§ TASK ITEM
List each person the post below names as a top contender to lead the FDA, with the role the post gives for each.

§ TEXT FOR ANALYSIS

+ + + +

Readers of The Niche will recall that I’ve been skeptical of the efforts of the de-extinction firm Colossal Bio.
For instance, I don’t believe they de-extincted dire wolves. They did make woolly mice, maybe their fluffiest (in a real sense) achievement. The point of that apparently was to be on the road to de-extincting woolly mammoths. After all these years, that objective is still a terrible idea.
Now, oddly, the firm is teaming up with the Trump administration.
Before we get into that, the ISSCR annual meeting was this week in Montréal, Canada. It’s been a few years since I attended one of these. I feel a bit of FOMO about that. It’s exciting that next year’s meeting will be in San Francisco, not so far from Sacramento. Did anyone go to ISSCR 2026? Highlights?

Colossal teams up with Trump admin
Here’s the news on Colossal: Trump Administration Moves to Preserve Cells and DNA of Imperiled Species, NYT. I’m conflicted about this development. Preserving cells from endangered species makes sense, in theory, but the context is important.
The administration seems much less concerned with actual living endangered species and preventing extinction. That’s a big concern. I also wonder why Colossal is apparently going to spend tens of millions of its own funding on this collaboration without any return.
Is this a PR thing? Balance for the controversy surrounding de-extinction? Just for public good?
We don’t want to fall for the phony idea that extinction is not so bad because we can just de-extinct species at some future date. It’s fantasy.
FDA Commish finalists
I’ve been wondering now for a long time who will be the new leader of the FDA.
We now have some clues such as from this story: White House reviewing top contenders to lead FDA. Subtitle: “Heidi Overton, a White House adviser; Jeffrey Vacirca, an oncologist and health system executive; and Stephen Ferrara, a health affairs official at the Department of Defense.” I’ve never heard of any of these folks. Do you know anything about them? I don’t have high hopes for the FDA regardless of who’s picked to lead it. The real decision maker probably is RFK Jr. anyway.
Recommended reads
- A genome-scale CRISPRi perturbation atlas of human induced pluripotent stem cells, Nat Biotech.
- Bryan Johnson’s chronic disease is notoriously difficult to diagnose“Longevity entrepreneur Bryan Johnson is drawing attention to autoimmune gastritis”, STAT.

+ + + +

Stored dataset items
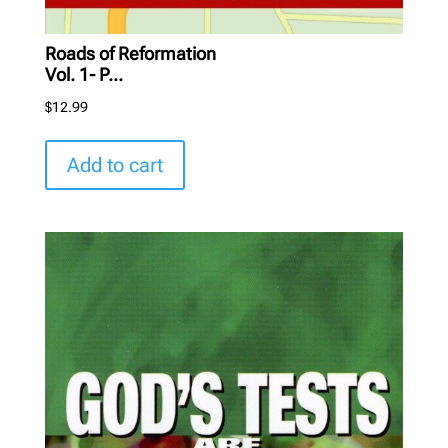
Roads of Reformation
Vol. 1- P...
$
12.99
Add to cart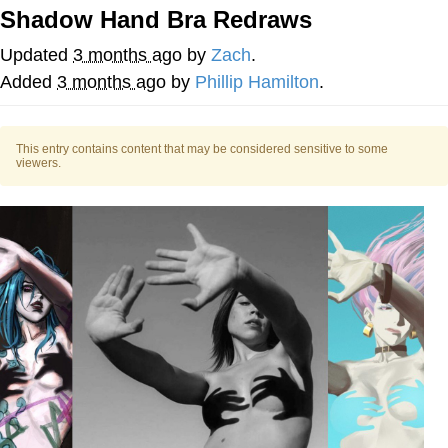
Shadow Hand Bra Redraws
Nintendo, Hire This Man
Updated
3 months ago
by
Zach
.
The Ki Sister Chapter 34
Added
3 months ago
by
Phillip Hamilton
.
Akakichi no Eleven Redraws
This entry contains content that may be considered sensitive to some
viewers.
My Father-In-Law Is A Builder / We
Can't, We Don't Know How To Do It
Jacob Batalon CEO of Sex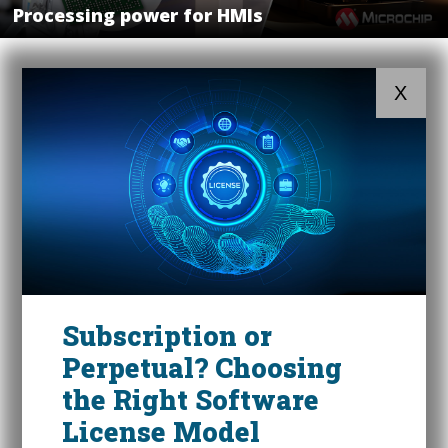
Processing power for HMIs
X
Subscription or
Perpetual? Choosing
the Right Software
License Model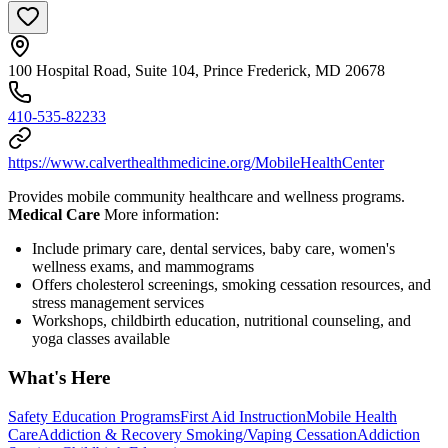
100 Hospital Road, Suite 104, Prince Frederick, MD 20678
410-535-82233
https://www.calverthealthmedicine.org/MobileHealthCenter
Provides mobile community healthcare and wellness programs.
Medical Care
More information:
Include primary care, dental services, baby care, women's
wellness exams, and mammograms
Offers cholesterol screenings, smoking cessation resources, and
stress management services
Workshops, childbirth education, nutritional counseling, and
yoga classes available
What's Here
Safety Education Programs
First Aid Instruction
Mobile Health
Care
Addiction & Recovery
Smoking/Vaping Cessation
Addiction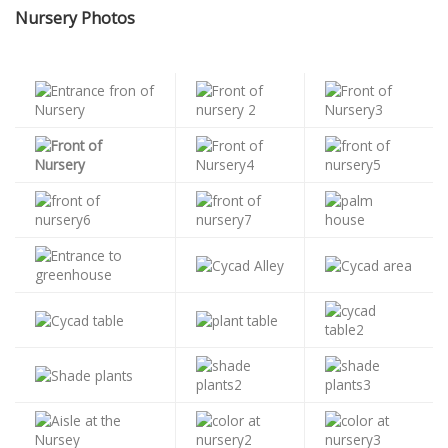
Nursery Photos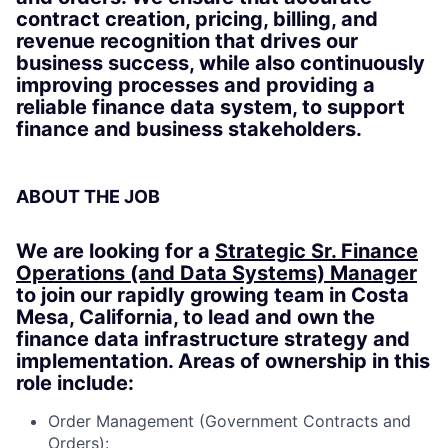
contract creation, pricing, billing, and
revenue recognition that drives our
business success, while also continuously
improving processes and providing a
reliable finance data system, to support
finance and business stakeholders.
ABOUT THE JOB
We are looking for a
Strategic Sr. Finance
Operations (and Data Systems) Manager
to join our rapidly growing team in Costa
Mesa, California, to lead and own the
finance data infrastructure strategy and
implementation. Areas of ownership in this
role include:
Order Management (Government Contracts and
Orders):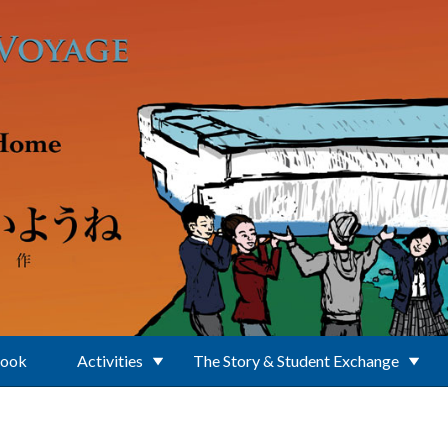
Book
Activities
The Story & Student Exchange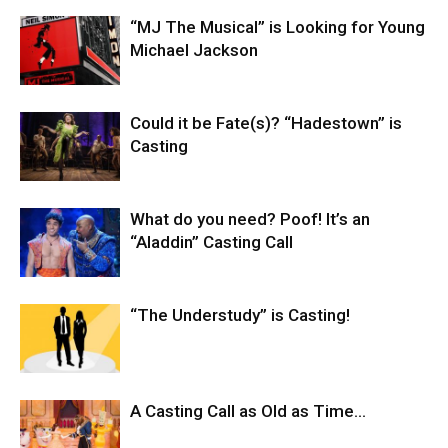
“MJ The Musical” is Looking for Young
Michael Jackson
Could it be Fate(s)? “Hadestown” is
Casting
What do you need? Poof! It’s an
“Aladdin” Casting Call
“The Understudy” is Casting!
A Casting Call as Old as Time…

+ + + +

§ THE COMPLETED TASK
- Heidi Overton: a White House adviser
- Jeffrey Vacirca: an oncologist and health system executive
- Stephen Ferrara: a health affairs official at the Department of Defense